> **Source material**:

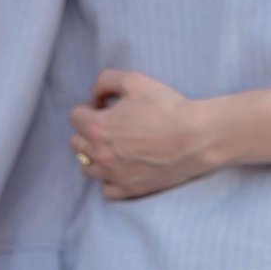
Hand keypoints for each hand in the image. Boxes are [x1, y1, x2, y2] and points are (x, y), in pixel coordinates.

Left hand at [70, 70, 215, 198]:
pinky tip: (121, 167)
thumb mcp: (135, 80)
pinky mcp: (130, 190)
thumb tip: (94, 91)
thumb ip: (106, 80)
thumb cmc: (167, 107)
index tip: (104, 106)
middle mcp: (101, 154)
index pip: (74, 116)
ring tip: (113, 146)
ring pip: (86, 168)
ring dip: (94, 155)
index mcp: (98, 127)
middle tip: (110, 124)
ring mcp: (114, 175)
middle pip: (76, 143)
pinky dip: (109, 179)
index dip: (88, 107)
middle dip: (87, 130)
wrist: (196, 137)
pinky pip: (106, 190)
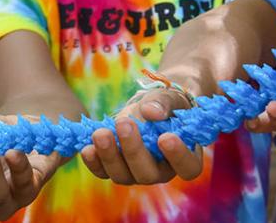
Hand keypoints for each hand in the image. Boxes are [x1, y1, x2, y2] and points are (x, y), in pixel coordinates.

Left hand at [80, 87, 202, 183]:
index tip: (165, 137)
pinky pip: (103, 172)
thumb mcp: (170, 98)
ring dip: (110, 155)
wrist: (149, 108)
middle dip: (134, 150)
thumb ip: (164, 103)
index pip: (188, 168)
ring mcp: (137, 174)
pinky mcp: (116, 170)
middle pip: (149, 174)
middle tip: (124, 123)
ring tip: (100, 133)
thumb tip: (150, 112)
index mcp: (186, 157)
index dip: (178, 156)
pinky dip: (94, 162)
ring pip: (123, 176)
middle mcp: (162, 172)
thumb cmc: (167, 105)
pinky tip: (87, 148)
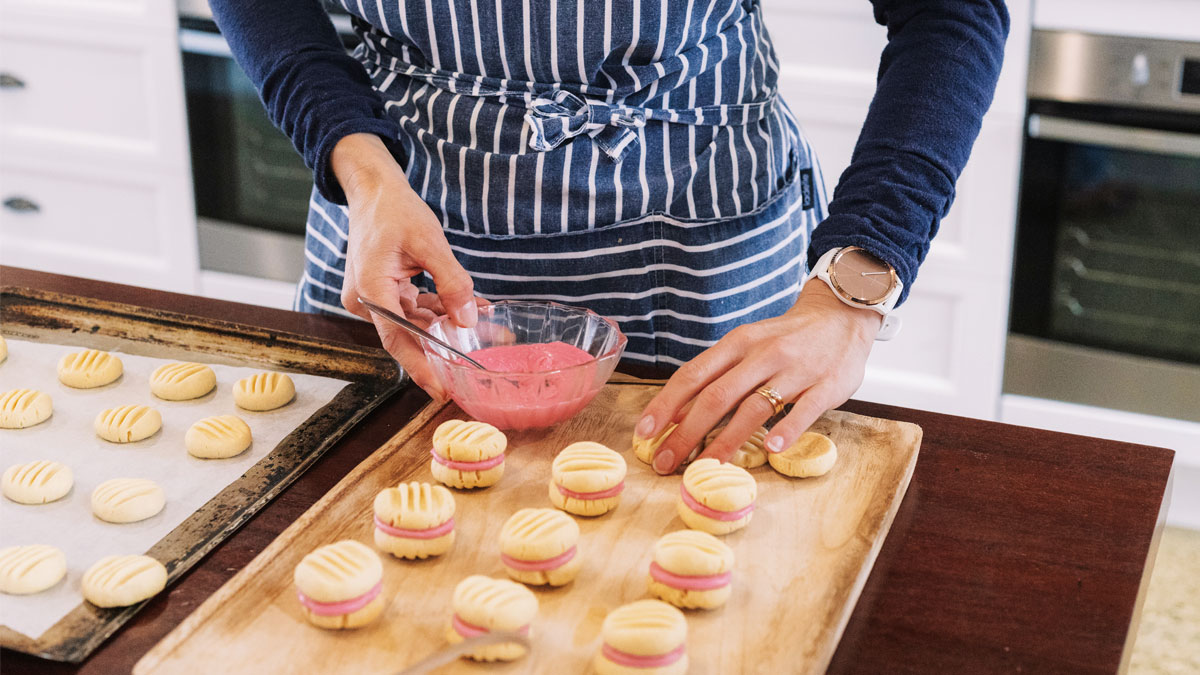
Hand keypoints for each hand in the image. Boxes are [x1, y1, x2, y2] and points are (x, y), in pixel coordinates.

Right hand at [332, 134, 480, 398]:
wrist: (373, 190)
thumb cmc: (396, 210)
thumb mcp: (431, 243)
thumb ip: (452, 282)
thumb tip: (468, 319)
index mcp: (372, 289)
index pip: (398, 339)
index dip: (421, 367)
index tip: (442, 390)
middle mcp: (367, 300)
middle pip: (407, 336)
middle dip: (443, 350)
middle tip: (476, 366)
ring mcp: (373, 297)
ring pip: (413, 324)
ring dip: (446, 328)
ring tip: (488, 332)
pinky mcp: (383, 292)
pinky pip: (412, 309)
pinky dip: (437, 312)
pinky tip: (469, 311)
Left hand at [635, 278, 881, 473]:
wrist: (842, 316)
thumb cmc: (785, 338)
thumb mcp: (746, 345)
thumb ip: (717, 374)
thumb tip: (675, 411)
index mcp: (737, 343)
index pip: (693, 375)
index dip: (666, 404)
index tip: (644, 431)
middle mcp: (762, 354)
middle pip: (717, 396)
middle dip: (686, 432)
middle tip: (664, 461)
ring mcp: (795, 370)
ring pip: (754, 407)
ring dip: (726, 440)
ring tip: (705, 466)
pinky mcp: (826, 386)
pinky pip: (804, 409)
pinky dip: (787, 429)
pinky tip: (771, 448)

> **Task description**:
Would you write out each record above exactly, with no images?

> **Answer section**:
Hand keypoints for each hand in the image. Boxes are [x1, y1, x2, y2] and points are (x, y), in pixel coordinates.

Left hand at [70, 70, 215, 198]:
pinky tip: (121, 167)
thumb mcp: (135, 80)
pinky mcp: (130, 190)
thumb tip: (94, 91)
thumb ip: (106, 80)
thumb cmc: (167, 107)
index tip: (104, 106)
middle mcp: (101, 154)
index pip: (74, 116)
ring tip: (113, 146)
ring pip: (86, 168)
ring dip: (94, 155)
index mcp: (98, 127)
middle tip: (110, 124)
ring mcp: (114, 175)
middle pip: (76, 143)
pinky dip: (109, 179)
index dip: (88, 107)
middle dip: (87, 130)
wrist: (196, 137)
pinky pip: (106, 190)
Hand keypoints for each hand in the image. Boxes are [x1, y1, x2, y2] and points are (x, y), in pixel coordinates.

Left hand at [80, 87, 202, 183]:
index tip: (165, 137)
pinky pip: (103, 172)
thumb mcp: (170, 98)
ring dip: (110, 155)
wrist: (149, 108)
middle dip: (134, 150)
thumb ip: (164, 103)
index pip: (188, 168)
ring mcp: (137, 174)
pinky mcp: (116, 170)
middle pip: (149, 174)
middle tip: (124, 123)
ring tip: (100, 133)
thumb tip: (150, 112)
index mcp: (186, 157)
index dip: (178, 156)
pinky dip: (94, 162)
ring pip: (123, 176)
middle mcp: (162, 172)
thumb cmc: (167, 105)
pinky tip: (87, 148)
Hand keypoints for each hand in the image. Boxes are [x1, y1, x2, y2] and points are (x, y), in pixel coordinates.

Right hand at [332, 134, 480, 398]:
wrist: (373, 190)
thumb cmc: (396, 210)
thumb mcp: (431, 243)
thumb ip: (452, 282)
thumb tip: (468, 319)
index mcp: (372, 289)
index pip: (398, 339)
index dip: (421, 367)
index tip: (442, 390)
middle mcp: (367, 300)
middle pip: (407, 336)
middle dip: (443, 350)
middle tip: (476, 366)
ring mcp: (373, 297)
ring pip: (413, 324)
ring dip: (446, 328)
ring tip: (488, 332)
pinky mcp: (383, 292)
pinky pip: (412, 309)
pinky dip: (437, 312)
pinky tip: (469, 311)
Left hand at [635, 278, 881, 473]:
wrist: (842, 316)
thumb cmc: (785, 338)
thumb mcp: (746, 345)
thumb ip: (717, 374)
thumb tip: (675, 411)
index mcp: (737, 343)
index pip: (693, 375)
index dip: (666, 404)
index tip: (644, 431)
middle mcp: (762, 354)
middle pip: (717, 396)
middle dip: (686, 432)
middle tip: (664, 461)
ring mcp: (795, 370)
ring pip: (754, 407)
ring dip: (726, 440)
ring tip: (705, 466)
pinky mcp: (826, 386)
pinky pip: (804, 409)
pinky dip: (787, 429)
pinky tip: (771, 448)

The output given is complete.